[Saved data entries]
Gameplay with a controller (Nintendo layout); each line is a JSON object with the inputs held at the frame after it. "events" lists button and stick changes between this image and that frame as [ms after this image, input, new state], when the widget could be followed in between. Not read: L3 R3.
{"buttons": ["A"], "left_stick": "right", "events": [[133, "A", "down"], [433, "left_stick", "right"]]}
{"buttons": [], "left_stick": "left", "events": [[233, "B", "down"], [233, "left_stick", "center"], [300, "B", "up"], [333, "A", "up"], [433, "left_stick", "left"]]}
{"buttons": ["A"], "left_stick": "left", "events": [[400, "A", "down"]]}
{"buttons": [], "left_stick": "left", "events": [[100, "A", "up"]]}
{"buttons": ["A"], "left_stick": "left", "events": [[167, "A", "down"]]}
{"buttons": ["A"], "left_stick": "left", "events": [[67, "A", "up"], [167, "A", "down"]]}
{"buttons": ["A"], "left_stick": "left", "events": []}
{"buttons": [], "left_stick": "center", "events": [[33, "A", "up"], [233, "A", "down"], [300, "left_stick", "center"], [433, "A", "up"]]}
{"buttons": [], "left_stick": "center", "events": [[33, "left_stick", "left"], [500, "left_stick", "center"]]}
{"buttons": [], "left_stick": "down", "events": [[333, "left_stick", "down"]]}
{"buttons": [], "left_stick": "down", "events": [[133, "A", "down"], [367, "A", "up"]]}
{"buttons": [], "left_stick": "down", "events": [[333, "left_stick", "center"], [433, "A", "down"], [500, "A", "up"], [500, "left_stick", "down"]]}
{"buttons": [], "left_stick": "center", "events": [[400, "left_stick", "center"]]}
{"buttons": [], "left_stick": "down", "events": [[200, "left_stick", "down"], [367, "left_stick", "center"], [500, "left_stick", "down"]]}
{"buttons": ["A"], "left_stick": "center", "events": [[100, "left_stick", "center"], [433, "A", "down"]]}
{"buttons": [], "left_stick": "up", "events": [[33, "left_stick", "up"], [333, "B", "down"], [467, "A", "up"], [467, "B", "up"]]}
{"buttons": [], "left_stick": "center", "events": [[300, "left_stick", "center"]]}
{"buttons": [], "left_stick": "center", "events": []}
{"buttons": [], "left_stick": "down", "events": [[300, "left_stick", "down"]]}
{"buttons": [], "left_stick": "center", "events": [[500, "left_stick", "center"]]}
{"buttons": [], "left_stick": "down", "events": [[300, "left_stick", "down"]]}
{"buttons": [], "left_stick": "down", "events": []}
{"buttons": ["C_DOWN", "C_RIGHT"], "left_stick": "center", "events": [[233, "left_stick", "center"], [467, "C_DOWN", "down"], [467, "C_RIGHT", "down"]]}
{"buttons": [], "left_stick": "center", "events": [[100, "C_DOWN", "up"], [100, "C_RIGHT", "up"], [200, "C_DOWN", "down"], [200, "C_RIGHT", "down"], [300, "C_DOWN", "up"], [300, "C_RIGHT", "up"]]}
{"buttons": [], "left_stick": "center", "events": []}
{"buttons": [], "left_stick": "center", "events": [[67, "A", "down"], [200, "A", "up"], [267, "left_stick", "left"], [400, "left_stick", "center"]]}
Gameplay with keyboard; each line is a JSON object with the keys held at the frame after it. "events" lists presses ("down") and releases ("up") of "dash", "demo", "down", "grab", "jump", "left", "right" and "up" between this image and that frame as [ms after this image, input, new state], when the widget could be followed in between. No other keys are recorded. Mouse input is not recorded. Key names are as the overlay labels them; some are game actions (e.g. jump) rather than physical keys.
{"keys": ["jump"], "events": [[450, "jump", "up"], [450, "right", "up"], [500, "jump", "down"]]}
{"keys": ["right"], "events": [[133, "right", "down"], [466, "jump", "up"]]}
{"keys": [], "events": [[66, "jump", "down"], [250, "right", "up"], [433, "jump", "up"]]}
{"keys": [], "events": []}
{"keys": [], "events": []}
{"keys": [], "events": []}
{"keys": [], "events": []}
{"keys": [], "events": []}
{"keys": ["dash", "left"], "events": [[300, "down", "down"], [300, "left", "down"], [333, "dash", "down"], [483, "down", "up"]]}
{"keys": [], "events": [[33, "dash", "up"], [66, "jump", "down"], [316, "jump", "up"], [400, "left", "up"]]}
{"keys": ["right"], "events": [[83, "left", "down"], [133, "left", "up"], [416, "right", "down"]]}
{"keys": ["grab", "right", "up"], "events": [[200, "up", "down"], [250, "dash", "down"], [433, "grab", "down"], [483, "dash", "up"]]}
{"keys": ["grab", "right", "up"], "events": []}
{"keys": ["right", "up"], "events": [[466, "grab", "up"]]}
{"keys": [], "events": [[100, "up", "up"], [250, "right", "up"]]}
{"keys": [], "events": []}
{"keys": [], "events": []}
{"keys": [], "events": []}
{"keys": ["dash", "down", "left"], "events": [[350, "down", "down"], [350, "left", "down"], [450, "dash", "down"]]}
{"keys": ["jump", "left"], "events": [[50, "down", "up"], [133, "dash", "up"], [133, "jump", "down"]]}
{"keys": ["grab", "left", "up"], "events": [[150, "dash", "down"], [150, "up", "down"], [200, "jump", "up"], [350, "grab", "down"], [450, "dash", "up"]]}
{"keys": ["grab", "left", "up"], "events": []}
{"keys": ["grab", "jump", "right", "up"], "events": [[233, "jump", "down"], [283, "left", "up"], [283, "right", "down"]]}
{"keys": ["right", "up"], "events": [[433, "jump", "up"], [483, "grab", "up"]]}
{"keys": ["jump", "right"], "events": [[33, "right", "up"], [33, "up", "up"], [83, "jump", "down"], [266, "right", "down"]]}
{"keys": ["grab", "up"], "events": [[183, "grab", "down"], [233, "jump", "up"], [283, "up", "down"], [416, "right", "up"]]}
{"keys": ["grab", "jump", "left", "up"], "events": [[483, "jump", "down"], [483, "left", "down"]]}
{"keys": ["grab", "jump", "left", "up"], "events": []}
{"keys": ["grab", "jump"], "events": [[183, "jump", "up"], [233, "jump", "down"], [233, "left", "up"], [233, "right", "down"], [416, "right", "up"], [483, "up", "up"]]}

| Exercise instructions |
The whole of the data is to be copied out word for word.

| Solution |
Gameplay with a controller (Nintendo layout); each line is a JSON object with the inputs held at the frame after it. "events" lists button and stick changes between this image and that frame as [ms after this image, input, new state], when the widget could be followed in between. Not read: L3 R3.
{"buttons": ["A"], "left_stick": "right", "events": [[133, "A", "down"], [433, "left_stick", "right"]]}
{"buttons": [], "left_stick": "left", "events": [[233, "B", "down"], [233, "left_stick", "center"], [300, "B", "up"], [333, "A", "up"], [433, "left_stick", "left"]]}
{"buttons": ["A"], "left_stick": "left", "events": [[400, "A", "down"]]}
{"buttons": [], "left_stick": "left", "events": [[100, "A", "up"]]}
{"buttons": ["A"], "left_stick": "left", "events": [[167, "A", "down"]]}
{"buttons": ["A"], "left_stick": "left", "events": [[67, "A", "up"], [167, "A", "down"]]}
{"buttons": ["A"], "left_stick": "left", "events": []}
{"buttons": [], "left_stick": "center", "events": [[33, "A", "up"], [233, "A", "down"], [300, "left_stick", "center"], [433, "A", "up"]]}
{"buttons": [], "left_stick": "center", "events": [[33, "left_stick", "left"], [500, "left_stick", "center"]]}
{"buttons": [], "left_stick": "down", "events": [[333, "left_stick", "down"]]}
{"buttons": [], "left_stick": "down", "events": [[133, "A", "down"], [367, "A", "up"]]}
{"buttons": [], "left_stick": "down", "events": [[333, "left_stick", "center"], [433, "A", "down"], [500, "A", "up"], [500, "left_stick", "down"]]}
{"buttons": [], "left_stick": "center", "events": [[400, "left_stick", "center"]]}
{"buttons": [], "left_stick": "down", "events": [[200, "left_stick", "down"], [367, "left_stick", "center"], [500, "left_stick", "down"]]}
{"buttons": ["A"], "left_stick": "center", "events": [[100, "left_stick", "center"], [433, "A", "down"]]}
{"buttons": [], "left_stick": "up", "events": [[33, "left_stick", "up"], [333, "B", "down"], [467, "A", "up"], [467, "B", "up"]]}
{"buttons": [], "left_stick": "center", "events": [[300, "left_stick", "center"]]}
{"buttons": [], "left_stick": "center", "events": []}
{"buttons": [], "left_stick": "down", "events": [[300, "left_stick", "down"]]}
{"buttons": [], "left_stick": "center", "events": [[500, "left_stick", "center"]]}
{"buttons": [], "left_stick": "down", "events": [[300, "left_stick", "down"]]}
{"buttons": [], "left_stick": "down", "events": []}
{"buttons": ["C_DOWN", "C_RIGHT"], "left_stick": "center", "events": [[233, "left_stick", "center"], [467, "C_DOWN", "down"], [467, "C_RIGHT", "down"]]}
{"buttons": [], "left_stick": "center", "events": [[100, "C_DOWN", "up"], [100, "C_RIGHT", "up"], [200, "C_DOWN", "down"], [200, "C_RIGHT", "down"], [300, "C_DOWN", "up"], [300, "C_RIGHT", "up"]]}
{"buttons": [], "left_stick": "center", "events": []}
{"buttons": [], "left_stick": "center", "events": [[67, "A", "down"], [200, "A", "up"], [267, "left_stick", "left"], [400, "left_stick", "center"]]}
Gameplay with keyboard; each line is a JSON object with the keys held at the frame after it. "events" lists presses ("down") and releases ("up") of "dash", "demo", "down", "grab", "jump", "left", "right" and "up" between this image and that frame as [ms after this image, input, new state], when the widget could be followed in between. No other keys are recorded. Mouse input is not recorded. Key names are as the overlay labels them; some are game actions (e.g. jump) rather than physical keys.
{"keys": ["jump"], "events": [[450, "jump", "up"], [450, "right", "up"], [500, "jump", "down"]]}
{"keys": ["right"], "events": [[133, "right", "down"], [466, "jump", "up"]]}
{"keys": [], "events": [[66, "jump", "down"], [250, "right", "up"], [433, "jump", "up"]]}
{"keys": [], "events": []}
{"keys": [], "events": []}
{"keys": [], "events": []}
{"keys": [], "events": []}
{"keys": [], "events": []}
{"keys": ["dash", "left"], "events": [[300, "down", "down"], [300, "left", "down"], [333, "dash", "down"], [483, "down", "up"]]}
{"keys": [], "events": [[33, "dash", "up"], [66, "jump", "down"], [316, "jump", "up"], [400, "left", "up"]]}
{"keys": ["right"], "events": [[83, "left", "down"], [133, "left", "up"], [416, "right", "down"]]}
{"keys": ["grab", "right", "up"], "events": [[200, "up", "down"], [250, "dash", "down"], [433, "grab", "down"], [483, "dash", "up"]]}
{"keys": ["grab", "right", "up"], "events": []}
{"keys": ["right", "up"], "events": [[466, "grab", "up"]]}
{"keys": [], "events": [[100, "up", "up"], [250, "right", "up"]]}
{"keys": [], "events": []}
{"keys": [], "events": []}
{"keys": [], "events": []}
{"keys": ["dash", "down", "left"], "events": [[350, "down", "down"], [350, "left", "down"], [450, "dash", "down"]]}
{"keys": ["jump", "left"], "events": [[50, "down", "up"], [133, "dash", "up"], [133, "jump", "down"]]}
{"keys": ["grab", "left", "up"], "events": [[150, "dash", "down"], [150, "up", "down"], [200, "jump", "up"], [350, "grab", "down"], [450, "dash", "up"]]}
{"keys": ["grab", "left", "up"], "events": []}
{"keys": ["grab", "jump", "right", "up"], "events": [[233, "jump", "down"], [283, "left", "up"], [283, "right", "down"]]}
{"keys": ["right", "up"], "events": [[433, "jump", "up"], [483, "grab", "up"]]}
{"keys": ["jump", "right"], "events": [[33, "right", "up"], [33, "up", "up"], [83, "jump", "down"], [266, "right", "down"]]}
{"keys": ["grab", "up"], "events": [[183, "grab", "down"], [233, "jump", "up"], [283, "up", "down"], [416, "right", "up"]]}
{"keys": ["grab", "jump", "left", "up"], "events": [[483, "jump", "down"], [483, "left", "down"]]}
{"keys": ["grab", "jump", "left", "up"], "events": []}
{"keys": ["grab", "jump"], "events": [[183, "jump", "up"], [233, "jump", "down"], [233, "left", "up"], [233, "right", "down"], [416, "right", "up"], [483, "up", "up"]]}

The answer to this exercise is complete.